Source extract:
20 - The King's Demons

Composer: Jonathan Gibbs (with lute compositions in Part One by Peter Howell)
Director: Tony Virgo

What's the score?
There's a tangled story behind this score, but the DVD production subtitles are there to talk us through it. Peter Howell was initially assigned to work on The King's Demons, and he began by writing the pieces to be played on set - or rather, to be recorded beforehand by lutenist Jakob Lindberg, and then mimed to by the actors. These included the music played in the opening scene of Part One by a minstrel (actually Lindberg himself - he isn't exactly credited for his cameo, but he does get a crew credit alongside Fight Arranger John Waller), and the King's song performed by the false King John.
Howell then had to back out of scoring The King's Demons in order to focus on other commitments, and the assignment was handed on to BBC Radiophonic Workshop newcomer Jonathan Gibbs. Gibbs thus ended up composing all the incidental music for the story, but he did take some inspiration from Howell's song, and Lindberg was brought back into the studio to provide some more lute sounds. A drummer, Tim Barry, was also called in to perform on the soundtrack - this time next year the Radiophonic Workshop will have a synthesizer that can do snare drum rolls, but at this point they have to employ a session musician.

Musical notes
  • As noted, the lute music that opens Part One is not part of the incidental music (and thus not included in the isolated score on the DVD). The first incidental cue in the story plays over the start of the joust scene, and comes across as an ostentatious piece of scene-setting. Synthesized recorders, shawms and horns are added to the lute and drums - look how gosh-darned medieval we are, the music seems to say. In fact the feel of the composition is more Renaissance than 13th century, and the snare drum is anachronistic, but there's an air of heritage park historical re-enactment about the story, so it's not as out of place as it might be. And given the later revelation of the King and his champion as fakes, we might even argue that this subtle wrongness in the music is entirely appropriate.

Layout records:
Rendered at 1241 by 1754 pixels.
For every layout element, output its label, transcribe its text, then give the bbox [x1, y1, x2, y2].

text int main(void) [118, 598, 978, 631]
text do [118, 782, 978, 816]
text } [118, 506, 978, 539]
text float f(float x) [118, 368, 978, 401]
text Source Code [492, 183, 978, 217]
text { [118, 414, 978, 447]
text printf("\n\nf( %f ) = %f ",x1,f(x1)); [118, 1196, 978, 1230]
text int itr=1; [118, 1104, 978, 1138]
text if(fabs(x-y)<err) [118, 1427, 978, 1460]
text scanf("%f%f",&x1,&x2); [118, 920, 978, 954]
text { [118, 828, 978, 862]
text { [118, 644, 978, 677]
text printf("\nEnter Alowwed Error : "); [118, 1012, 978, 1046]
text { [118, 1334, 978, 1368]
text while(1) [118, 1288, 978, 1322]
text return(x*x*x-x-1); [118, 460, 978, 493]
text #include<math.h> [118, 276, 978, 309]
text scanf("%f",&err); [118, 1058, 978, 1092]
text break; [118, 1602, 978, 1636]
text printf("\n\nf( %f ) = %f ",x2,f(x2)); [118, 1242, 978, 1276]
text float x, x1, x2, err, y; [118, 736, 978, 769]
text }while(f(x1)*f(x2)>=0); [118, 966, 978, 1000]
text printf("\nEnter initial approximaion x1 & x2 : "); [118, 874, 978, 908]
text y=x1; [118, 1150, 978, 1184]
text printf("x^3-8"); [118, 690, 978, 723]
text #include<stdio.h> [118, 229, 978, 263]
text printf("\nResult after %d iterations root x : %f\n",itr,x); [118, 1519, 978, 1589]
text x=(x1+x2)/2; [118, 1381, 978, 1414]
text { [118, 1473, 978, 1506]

Instructions for the task: Reproduce the article on the score for The King's Demons word for word, in full.

Complete response:
20 - The King's Demons

Composer: Jonathan Gibbs (with lute compositions in Part One by Peter Howell)
Director: Tony Virgo

What's the score?
There's a tangled story behind this score, but the DVD production subtitles are there to talk us through it. Peter Howell was initially assigned to work on The King's Demons, and he began by writing the pieces to be played on set - or rather, to be recorded beforehand by lutenist Jakob Lindberg, and then mimed to by the actors. These included the music played in the opening scene of Part One by a minstrel (actually Lindberg himself - he isn't exactly credited for his cameo, but he does get a crew credit alongside Fight Arranger John Waller), and the King's song performed by the false King John.
Howell then had to back out of scoring The King's Demons in order to focus on other commitments, and the assignment was handed on to BBC Radiophonic Workshop newcomer Jonathan Gibbs. Gibbs thus ended up composing all the incidental music for the story, but he did take some inspiration from Howell's song, and Lindberg was brought back into the studio to provide some more lute sounds. A drummer, Tim Barry, was also called in to perform on the soundtrack - this time next year the Radiophonic Workshop will have a synthesizer that can do snare drum rolls, but at this point they have to employ a session musician.

Musical notes
  • As noted, the lute music that opens Part One is not part of the incidental music (and thus not included in the isolated score on the DVD). The first incidental cue in the story plays over the start of the joust scene, and comes across as an ostentatious piece of scene-setting. Synthesized recorders, shawms and horns are added to the lute and drums - look how gosh-darned medieval we are, the music seems to say. In fact the feel of the composition is more Renaissance than 13th century, and the snare drum is anachronistic, but there's an air of heritage park historical re-enactment about the story, so it's not as out of place as it might be. And given the later revelation of the King and his champion as fakes, we might even argue that this subtle wrongness in the music is entirely appropriate.